Bajo Taco is a Mexican place that we went to for the rooftop bar, and stayed for the happy hour deals and tasty food. Get there before sunset for amazing views and a soundtrack of the Islam call to prayer. The food here is really good and well priced, the free chipotle mayo was gorgeous.

Warung Mama was our favourite place, just walk up the stairs and over to the glass cabinet, pick out your choice of Indonesian food with rice and enjoy. It was really good for us vegetarians and the cheapest meal at 66k for 2 and 80k for 2 plus drinks.

We stopped at Blue Marlin for lunch one day and at the time thought it was pretty good, but after visiting Warung Mama and Bajo taco we realised it’s pretty basic. Also watch out for the extra taxes that aren’t included in the price. The sunset was good from here though.

Don’t be afraid to try the little Warungs dotted about, Craig got a really good Nasi Goreng in a place just across from our hotel. If you’re worried about the meat etc, just ask for it veggie! We had no problem with this everywhere we went like one place on the main street that we tried after Mama had run out of veggie food.

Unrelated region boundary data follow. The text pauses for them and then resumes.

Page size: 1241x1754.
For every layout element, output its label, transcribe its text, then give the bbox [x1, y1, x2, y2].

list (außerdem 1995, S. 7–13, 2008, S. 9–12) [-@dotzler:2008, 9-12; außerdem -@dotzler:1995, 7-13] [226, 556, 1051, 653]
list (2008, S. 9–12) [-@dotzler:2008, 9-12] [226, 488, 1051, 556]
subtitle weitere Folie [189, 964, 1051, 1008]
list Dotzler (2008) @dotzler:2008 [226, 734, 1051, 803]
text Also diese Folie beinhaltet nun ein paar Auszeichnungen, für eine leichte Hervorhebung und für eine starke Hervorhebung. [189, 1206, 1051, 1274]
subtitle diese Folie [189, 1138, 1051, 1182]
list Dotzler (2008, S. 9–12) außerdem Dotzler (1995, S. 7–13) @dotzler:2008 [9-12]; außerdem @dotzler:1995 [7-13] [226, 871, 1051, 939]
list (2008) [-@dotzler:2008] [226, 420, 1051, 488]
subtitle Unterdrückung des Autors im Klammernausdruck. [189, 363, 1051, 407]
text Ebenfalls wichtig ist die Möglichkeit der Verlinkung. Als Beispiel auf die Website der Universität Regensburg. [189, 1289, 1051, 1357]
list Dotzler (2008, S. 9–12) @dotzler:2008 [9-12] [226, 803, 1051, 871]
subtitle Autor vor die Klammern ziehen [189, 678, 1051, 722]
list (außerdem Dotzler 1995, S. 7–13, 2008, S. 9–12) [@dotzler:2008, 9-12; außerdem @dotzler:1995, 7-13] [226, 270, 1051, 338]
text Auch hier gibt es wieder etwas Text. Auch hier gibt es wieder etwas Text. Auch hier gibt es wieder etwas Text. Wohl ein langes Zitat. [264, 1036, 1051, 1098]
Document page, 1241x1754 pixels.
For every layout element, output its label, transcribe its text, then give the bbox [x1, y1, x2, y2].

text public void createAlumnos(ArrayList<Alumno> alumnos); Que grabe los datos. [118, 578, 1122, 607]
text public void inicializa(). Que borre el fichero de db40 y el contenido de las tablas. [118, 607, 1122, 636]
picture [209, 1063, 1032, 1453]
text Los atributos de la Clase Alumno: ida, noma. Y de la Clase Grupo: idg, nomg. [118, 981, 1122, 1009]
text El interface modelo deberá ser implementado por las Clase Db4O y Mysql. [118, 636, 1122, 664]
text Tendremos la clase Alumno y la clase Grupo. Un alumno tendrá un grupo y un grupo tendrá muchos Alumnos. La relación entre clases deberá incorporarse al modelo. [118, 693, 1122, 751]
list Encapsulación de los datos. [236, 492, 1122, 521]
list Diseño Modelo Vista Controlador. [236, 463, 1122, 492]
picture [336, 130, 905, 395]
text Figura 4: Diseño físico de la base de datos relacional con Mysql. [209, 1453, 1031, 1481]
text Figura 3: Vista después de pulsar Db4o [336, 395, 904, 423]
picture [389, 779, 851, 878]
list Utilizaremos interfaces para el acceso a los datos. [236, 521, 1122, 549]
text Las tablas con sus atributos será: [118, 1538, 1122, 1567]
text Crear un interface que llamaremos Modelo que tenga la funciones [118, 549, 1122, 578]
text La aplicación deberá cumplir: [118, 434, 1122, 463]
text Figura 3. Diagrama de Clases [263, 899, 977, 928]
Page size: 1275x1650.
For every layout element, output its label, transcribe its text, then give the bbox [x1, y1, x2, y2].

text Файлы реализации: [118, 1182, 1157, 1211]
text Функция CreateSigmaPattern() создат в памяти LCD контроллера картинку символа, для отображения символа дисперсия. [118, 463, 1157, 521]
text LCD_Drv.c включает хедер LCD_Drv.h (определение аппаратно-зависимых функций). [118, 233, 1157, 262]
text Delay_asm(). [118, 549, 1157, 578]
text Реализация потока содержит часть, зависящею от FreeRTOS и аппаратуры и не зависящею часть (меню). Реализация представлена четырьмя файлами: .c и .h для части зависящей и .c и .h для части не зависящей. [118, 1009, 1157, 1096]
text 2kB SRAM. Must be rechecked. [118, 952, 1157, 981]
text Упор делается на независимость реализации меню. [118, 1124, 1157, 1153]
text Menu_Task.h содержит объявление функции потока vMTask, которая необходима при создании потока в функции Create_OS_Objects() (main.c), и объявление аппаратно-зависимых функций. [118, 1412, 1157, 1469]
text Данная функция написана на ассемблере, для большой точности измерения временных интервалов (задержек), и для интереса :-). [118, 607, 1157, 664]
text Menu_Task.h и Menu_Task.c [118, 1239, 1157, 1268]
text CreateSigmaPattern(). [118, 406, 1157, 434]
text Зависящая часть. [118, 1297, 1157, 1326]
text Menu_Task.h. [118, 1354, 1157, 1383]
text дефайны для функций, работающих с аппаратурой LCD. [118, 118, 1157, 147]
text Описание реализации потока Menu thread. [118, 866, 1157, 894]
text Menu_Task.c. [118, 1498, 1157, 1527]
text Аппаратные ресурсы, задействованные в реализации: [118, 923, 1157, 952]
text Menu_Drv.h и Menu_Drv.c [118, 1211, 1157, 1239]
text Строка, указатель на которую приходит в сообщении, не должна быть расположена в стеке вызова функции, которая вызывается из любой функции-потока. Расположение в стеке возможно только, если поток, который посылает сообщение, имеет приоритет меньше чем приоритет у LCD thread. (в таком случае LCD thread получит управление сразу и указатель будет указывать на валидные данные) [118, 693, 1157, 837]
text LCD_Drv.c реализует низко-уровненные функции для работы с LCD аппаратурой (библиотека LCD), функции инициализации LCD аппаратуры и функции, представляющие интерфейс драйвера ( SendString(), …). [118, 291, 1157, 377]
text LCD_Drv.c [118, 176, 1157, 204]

Eco-tree hotel gets a bonus mention, we only had beers here but the sunset views were amazing! Plus it’s a cool building, head to the top floor to walk the plank.

LIVEABOARDS AND DAY TRIPS

Read all about our Komodo National Park boat tour HERE. Booked through Seek Sophie

After doing the tour we would definitely recommend taking a liveaboard boat trip for a few nights around the islands, our tour was amazing but we wished we’d had more time at each place and could’ve discovered more of the amazing islands.

We spent the rest of our time here relaxing by the pool at our hotel, Bintang Flores and enjoying the amazing Indonesian sunsets. I don’t think we had a bad one in the whole week.